Cap-Haïtien : la réhabilitation de la route de Madeline ravive l’espoir et les doutes
Le lancement des travaux sur un tronçon stratégique de la RN3 est accueilli favorablement par plusieurs habitants, mais des experts alertent sur l’absence persistante d’un véritable plan de maintenance routière dans le Grand Nord.
Vendredi 15 mai 2026, le ministre des Travaux publics Joseph Almathe Pierre-Louis a officiellement lancé les travaux de réhabilitation du tronçon de la RN3 reliant le carrefour SOS au carrefour de l'aéroport international du Cap-Haïtien. 2,4 kilomètres. Quatre voies. Des giratoires. C'est une bonne nouvelle. Mais des experts préviennent : sans plan de maintenance sérieux pour l'ensemble des axes routiers du Grand Nord, on sera au même point dans dix ans.
À Madeline, les habitants avaient fini par adapter leur quotidien à l’état de la route.
Dès que la pluie tombait, la route se transformait en interminable bouchon. L’eau stagnait sur plusieurs portions de la chaussée.
Les motocyclistes et tricycles contournaient les flaques. Les passagers descendaient parfois pour continuer à pied.
« On pouvait mettre près d’une heure pour traverser le tronçon », raconte Yvrose Joseph, marchande à Petite-Anse.
Vendredi 15 mai dernier le ministère des Travaux publics a officiellement lancé les travaux de réhabilitation du tronçon reliant le carrefour SOS au carrefour de l’aéroport international du Cap-Haïtien, sur la RN3.
Ce projet, financé par la Banque mondiale dans le cadre du Programme de connectivité résiliente et d’accessibilité du transport urbain (RUTAP), porte sur la réhabilitation de 2,4 kilomètres de route. Les travaux sont confiés à TC S.A. (Entreprise Transport Construction S.A.), une entreprise haïtienne spécialisée dans les infrastructures et les travaux publics, sous la supervision de l’Unité centrale d’exécution (UCE) du ministère des Travaux publics.
Dans les documents techniques consultés par Password Agency News, le diagnostic est sévère : chaussée fortement dégradée, drainage insuffisant, absence de trottoirs et congestion chronique. Par temps de pluie, certaines sections deviennent difficilement praticables.
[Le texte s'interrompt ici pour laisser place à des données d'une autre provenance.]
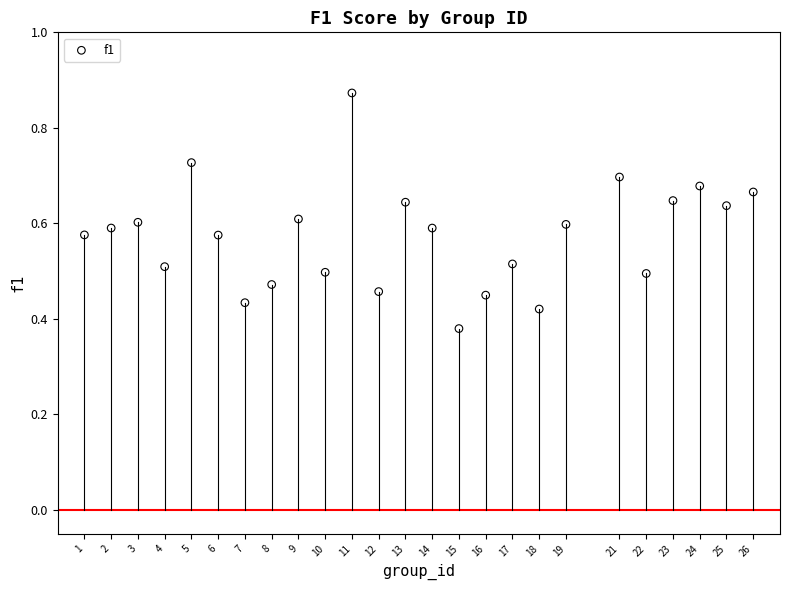

What is the range of X values (max minus min)?

25.0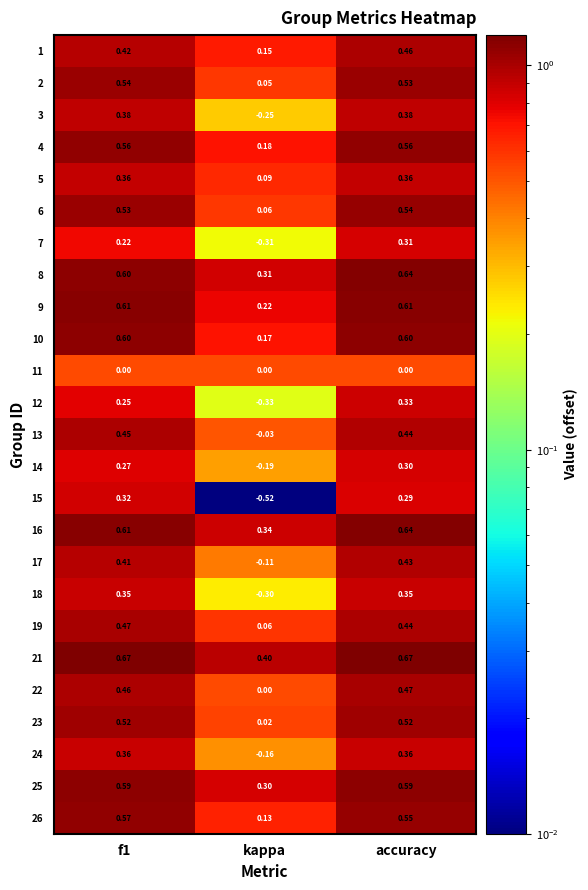

Which label corresponds to the smallest value in the chart?

kappa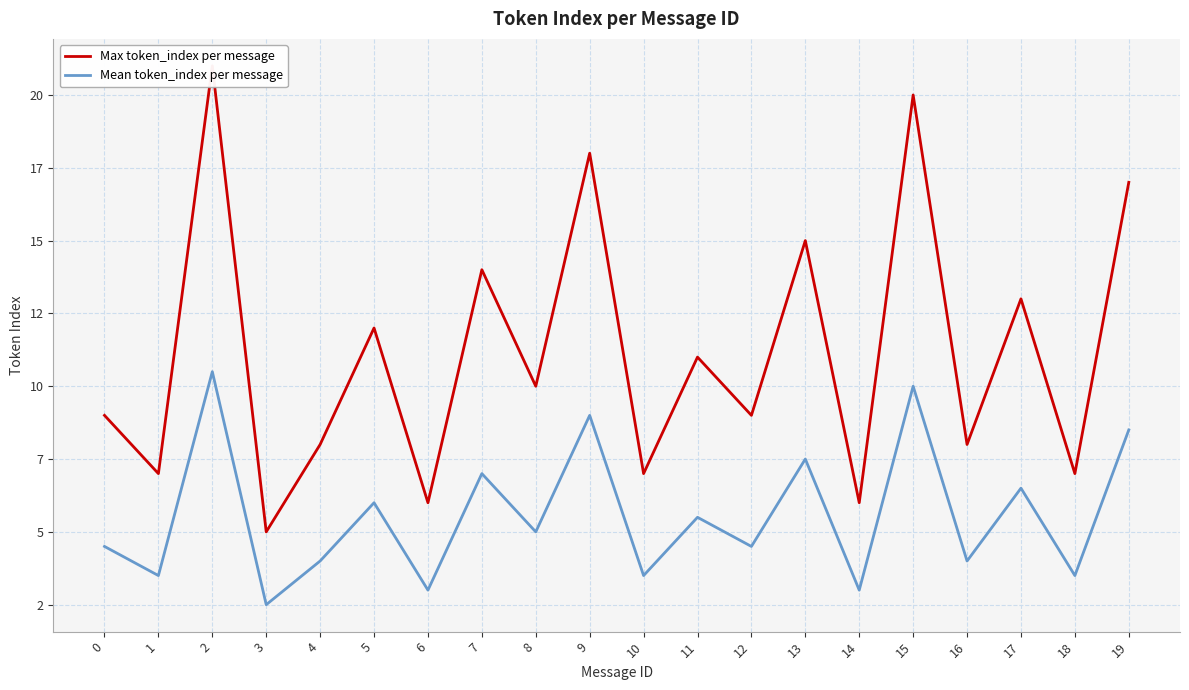

List the series in order of their peak value, highest first.

Max token_index per message, Mean token_index per message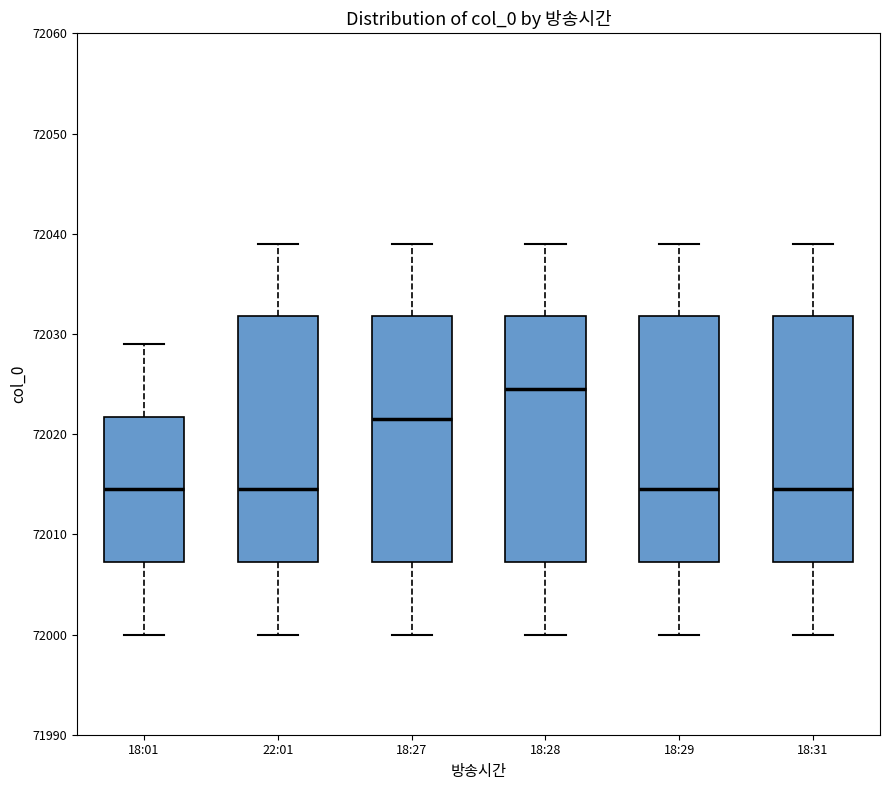

Where does the median line of the box for 18:29 sit on the y-axis? The values are not printed on the chart, so give them approximately, as read against the axis.

72015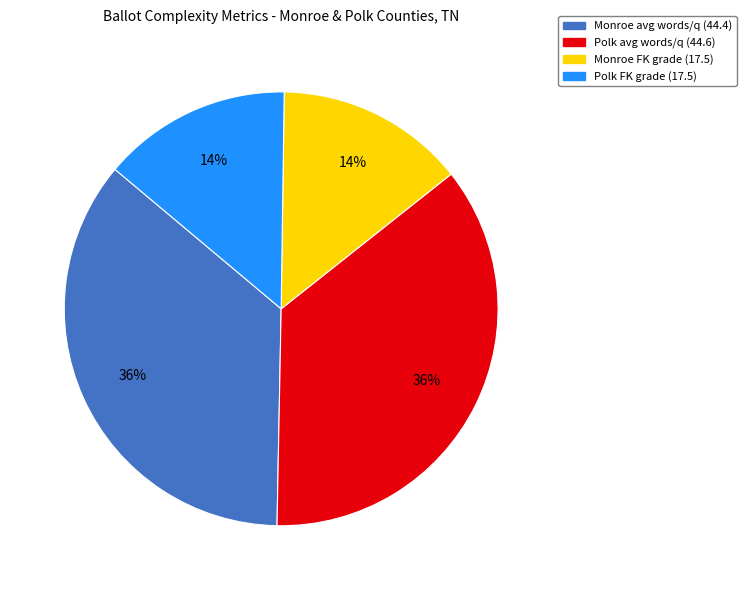

How many segments does this pie chart have?

4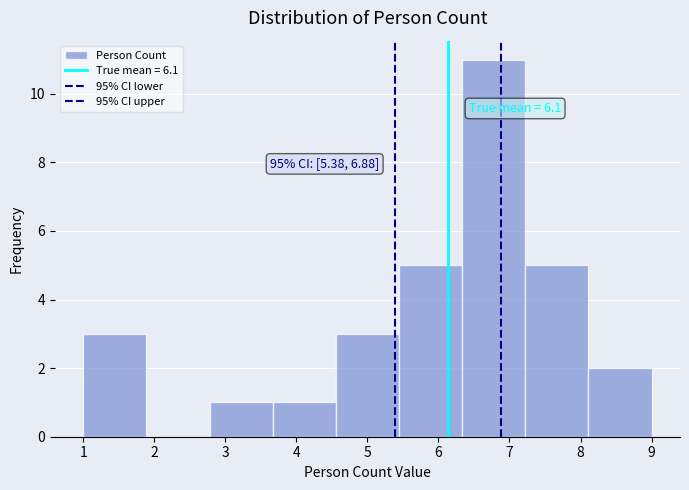

Which range on the x-axis has the tallest bar?

6.3 to 7.2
En saison sèche, la poussière envahit les habitations voisines.
Le projet prévoit l’élargissement de la route à quatre voies, l’installation de systèmes de drainage, la création de giratoires ainsi que des aménagements destinés à fluidifier la circulation autour de l’aéroport et du carrefour SOS.
Le chantier intervient dans un contexte particulier
Le lancement du chantier intervient quelques semaines après plusieurs journées de mobilisation dans la ville.
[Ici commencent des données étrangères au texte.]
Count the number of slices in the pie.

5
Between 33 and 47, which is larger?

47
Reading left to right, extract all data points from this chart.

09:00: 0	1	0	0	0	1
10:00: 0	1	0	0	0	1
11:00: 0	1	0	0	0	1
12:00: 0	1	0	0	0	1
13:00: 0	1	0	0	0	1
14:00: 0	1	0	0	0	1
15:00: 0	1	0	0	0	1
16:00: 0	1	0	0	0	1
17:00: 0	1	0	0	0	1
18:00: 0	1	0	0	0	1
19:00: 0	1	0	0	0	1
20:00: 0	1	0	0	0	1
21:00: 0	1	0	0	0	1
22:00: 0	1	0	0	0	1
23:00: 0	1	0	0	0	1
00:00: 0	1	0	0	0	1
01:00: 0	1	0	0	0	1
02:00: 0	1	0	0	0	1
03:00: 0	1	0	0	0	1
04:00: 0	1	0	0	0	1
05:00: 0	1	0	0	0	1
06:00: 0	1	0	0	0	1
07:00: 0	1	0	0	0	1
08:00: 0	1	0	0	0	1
En effet, fin avril, des habitants avaient bloqué plusieurs axes routiers pour dénoncer l’état des infrastructures, les inondations répétées et l’absence d’entretien des canaux. Pendant plusieurs jours, les deux principales voies d’accès au Cap-Haïtien avaient été paralysées.
Dans ses précédentes enquêtes, Password Agency News avait documenté la dégradation progressive du réseau routier du Grand Nord et les difficultés de maintenance des infrastructures existantes.
À Cap-Haïtien, le chantier de Madeline dépasse désormais le simple cadre d’une réhabilitation routière. La ville connaît depuis plusieurs années une croissance rapide, dans un contexte où l’insécurité a progressivement déplacé une partie des flux économiques et institutionnels vers le Nord. Le trafic autour de l’aéroport et des principaux corridors urbains s’est intensifié, accentuant la pression sur des infrastructures déjà fragiles.
Pour plusieurs spécialistes interrogés par Password Agency News, la question essentielle dépasse toutefois le chantier lui-même.
« Réhabiliter une route est une chose. Maintenir son entretien dans le temps en est une autre », résume un expert du secteur des infrastructures.
Le Fonds d’Entretien Routier (FER), chargé du financement de la maintenance du réseau national, dispose de ressources limitées au regard des besoins réels. Plusieurs axes réhabilités ces dernières années se sont rapidement détériorés faute de suivi régulier.
Autrement dit : le problème des routes haïtiennes ne commence pas toujours avant les travaux. Il commence souvent après.